December 26
2. Weihnachtstag (Second Christmas Day).
December 26, 1624
Death of Simon Marius (1573-1624) in Ansbach, Germany. Marius was the astronomer who named the four largest moons of Jupiter. He was one of the first astronomers to use a telescope, the first to report the spiral nebula in Andromeda and one of the first to note sunspots.
December 26, 1751
Birth of St. Klemens Maria Hofbauer (born John Hofbauer) in Tasswitz, Moravia (then a part of the Austrian Empire, now in the Czech Republic.) He studied at the University of Vienna and was ordained in 1785. He joined the Redemptorist order and worked during most of his life working to establish Redemptorist monasteries in Poland, Germany and Switzerland. He worked in Poland from 1788-1808. Napoleon disbanded the Redemptorist order in Warsaw in 1808. At that time Hofbauer left Poland and spent the remainder of his life in Vienna. He was canonized on May 20, 1909 and named the Patron Saint of Vienna by Pope Pius X in 1914. His feast day is celebrated on March 15, the date on which he died in 1820.
December 26, 1769
Birth of Ernst Moritz Arndt in Sweden. The poet, Arndt studied at the University of Jena. His poetry is patriotic as are the numerous pamphlets he wrote. He was a professor at the University of Greifswald and when the University of Bonn was founded he was a professor and rector there. He was a member of the Frankfurt Assembly in 1848. He died in Bonn in 1860.
December 26, 1825
Birth of Ernst Felix Hoppe-Seyler in Freyburg an der Unstrut, Germany.
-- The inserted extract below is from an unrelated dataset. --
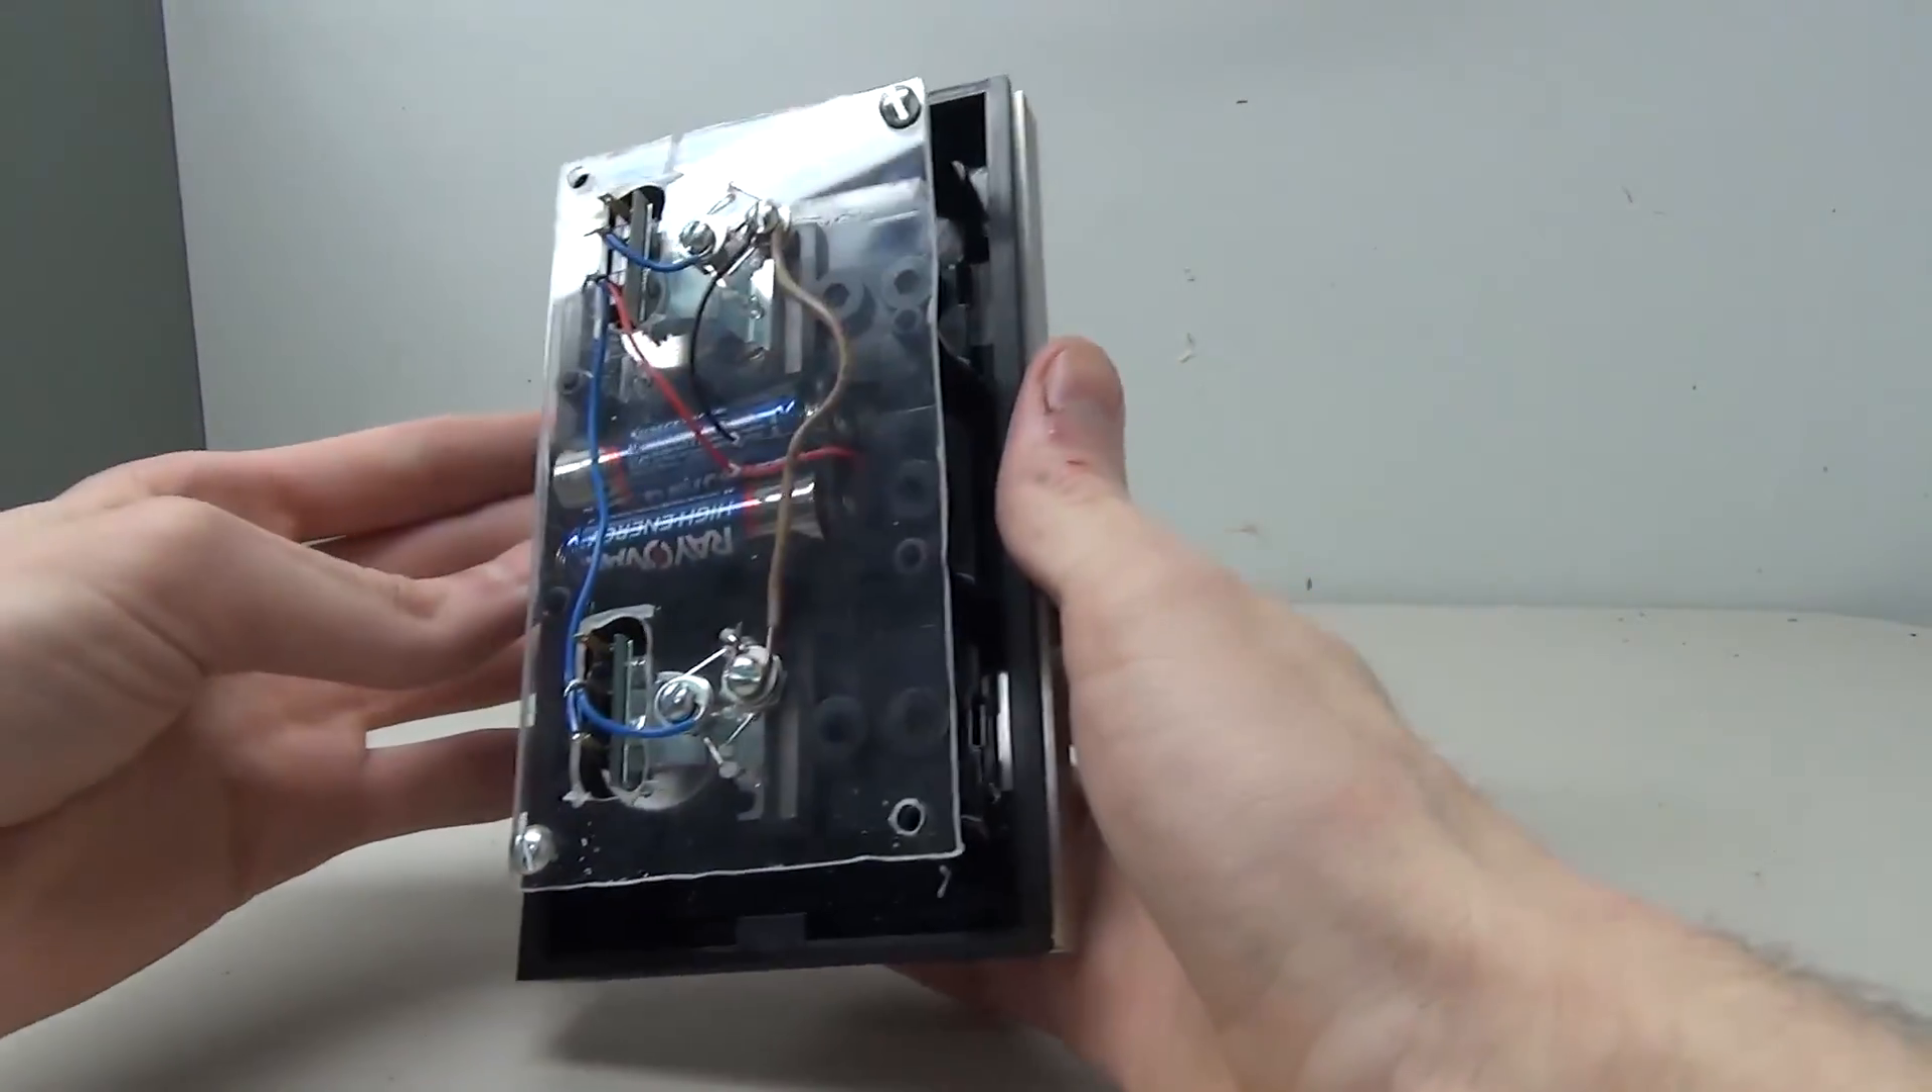I went ahead and finished the wiring.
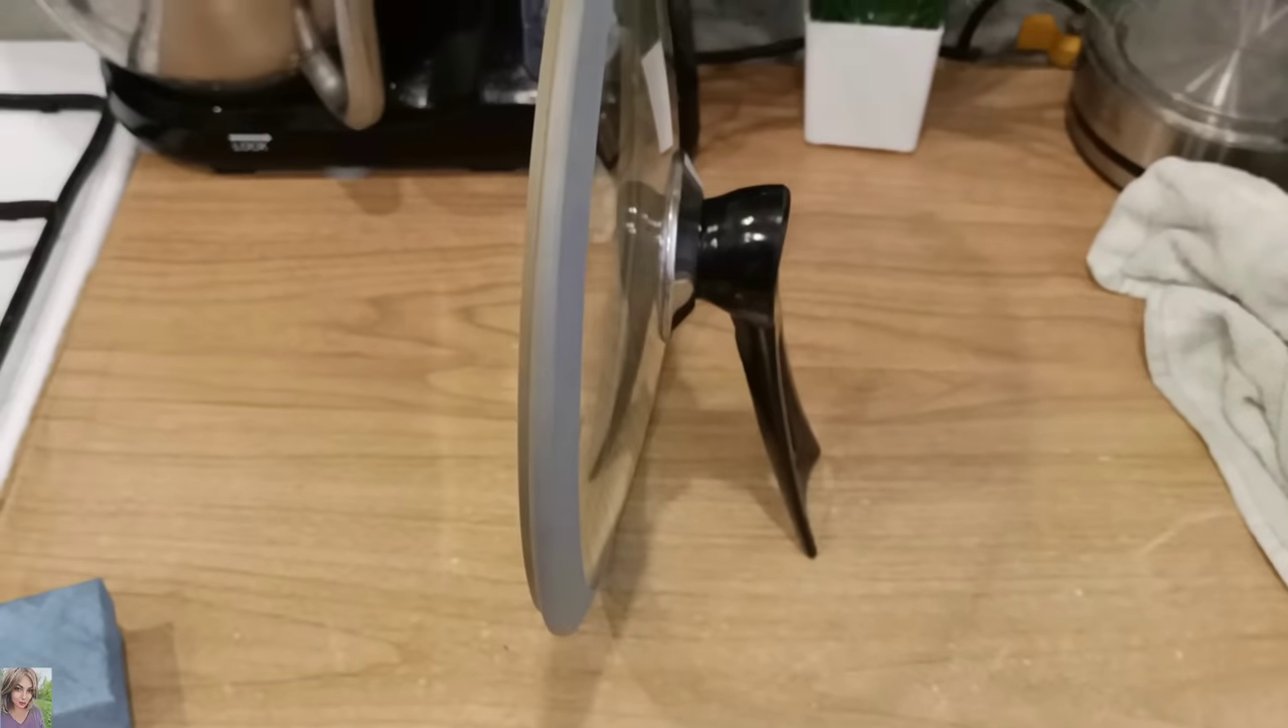Пазл сошелся крышка собралась крышка стоит.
Hoppe-Seyler was a physician who worked to establish biochemistry as an academic discipline. He was the first to extract lecithin in a pure form. He introduced the term protein.
December 26, 1838
Birth of Clemens Alexander Winkler in Freiberg, Germany. Winkler was a professor at the Freiberg School of Mining. In 1886 he discovered the element, Germanium. The element had been predicted in 1871.
December 26, 1855
Death of Adolf Ludwig Follen in Bern, Switzerland. Follen was a romantic poet. Involved politically during his student years, he was expelled from the University of Giessen in 1815. In Heidelberg he became one of the founders of the fraternity, Teutonia. Banished from Germany for his political activities, he moved to Switzerland. His works include Harfen-GrĂ¼ss aus Deutschland und der Schweiz (1823), Siegfrieds Tod (1840) and Tristans Eltern (1857).